Extrait du document:

De San Francisco à Bègles, on s'unit pour le meilleur et malgré le pire
Jeter le patriarcat aux oubliettes? La culture gay y participe aussi

Origine : http://www.lecourrier.ch/modules.php?op=modload&name=NewsPaper&file=article&sid=37996


Date: Tue, 06 Jul 2004 09:23:56 +0200

Subject: [atsx] Mariage homosexuel

De San Francisco à Bègles, on s'unit pour le meilleur et malgré le pire

LUC MEIER SAN FRANCISCO, Date: Samedi, 03 juillet 2004 SOCIÉTÉ

- Alors que la Pride de Suisse romande s'apprête à fêter sa 8e édition – avec une grande parade samedi 10 juillet dans les rues de Genève –, celle de San Francisco a effectué la semaine dernière son 34e tour de piste. En vedette cette année, le mariage gay. Le point de vue de deux «dykes» de la Bay Area.
Quant à Clémentine Autain, adjointe à la Mairie de Paris, elle revient sur l'union homosexuelle célébrée à Bègles par Noël Mamère.

Ancrée à l'orée du Pacifique et bordée d'une baie qui paraît la mettre à distance respectable du reste du pays, San Francisco soigne dans un faux isolement sa réputation de pionnière en matière de libertarisme sexuel et social. En face, une Amérique qui, globalement, aura ces dernières années surtout donné l'impression d'être engagée dans une grotesque marche arrière. Grand-mère du queer assumé, la ville a ainsi fêté le week-end dernier la 34e édition de sa Pride. De quoi faire se sentir toute gamine sa soeur romande, et surtout de quoi se faire une idée des principaux problèmes qui agitent les communautés gays, lesbiennes, bi et transgenre des Etats-Unis en 2004.

Entrées enregistrées
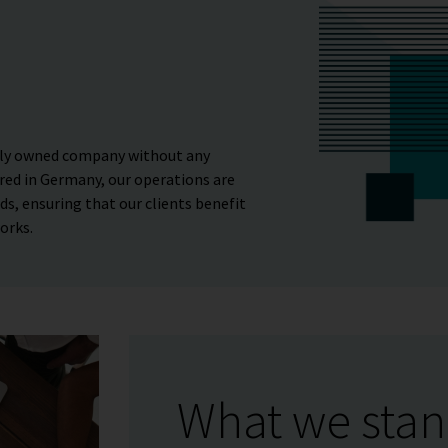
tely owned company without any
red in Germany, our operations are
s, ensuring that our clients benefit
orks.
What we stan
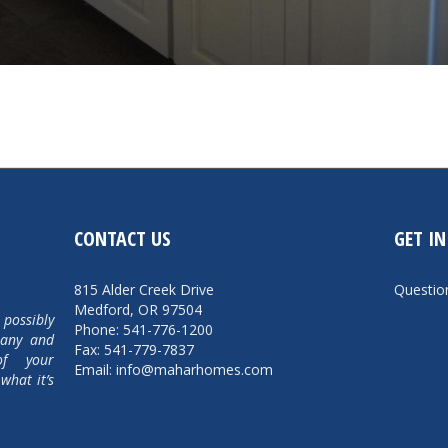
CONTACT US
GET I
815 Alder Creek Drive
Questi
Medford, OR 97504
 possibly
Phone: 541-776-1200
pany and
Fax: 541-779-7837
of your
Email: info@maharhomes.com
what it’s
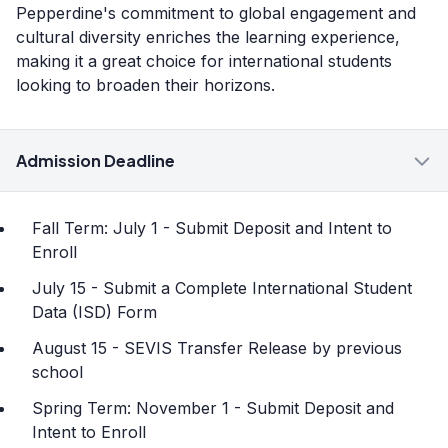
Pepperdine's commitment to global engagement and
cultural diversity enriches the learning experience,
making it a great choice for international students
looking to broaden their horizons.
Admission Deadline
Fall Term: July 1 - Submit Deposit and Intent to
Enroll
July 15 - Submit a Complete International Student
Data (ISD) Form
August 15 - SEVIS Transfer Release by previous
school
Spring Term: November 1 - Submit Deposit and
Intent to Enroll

==

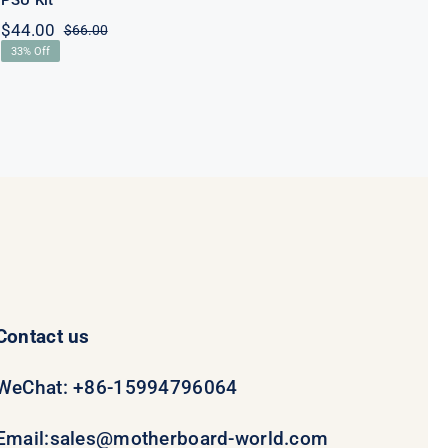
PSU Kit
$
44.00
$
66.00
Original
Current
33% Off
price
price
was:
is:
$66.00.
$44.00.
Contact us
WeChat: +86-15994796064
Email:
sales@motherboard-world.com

Consigne: Extrayez tel quel le passage de l'article sur le mariage homosexuel qui va de "- Alors que" jusqu'à "la Bay Area." inclus.

Résultat de l'exercice:
- Alors que la Pride de Suisse romande s'apprête à fêter sa 8e édition – avec une grande parade samedi 10 juillet dans les rues de Genève –, celle de San Francisco a effectué la semaine dernière son 34e tour de piste. En vedette cette année, le mariage gay. Le point de vue de deux «dykes» de la Bay Area.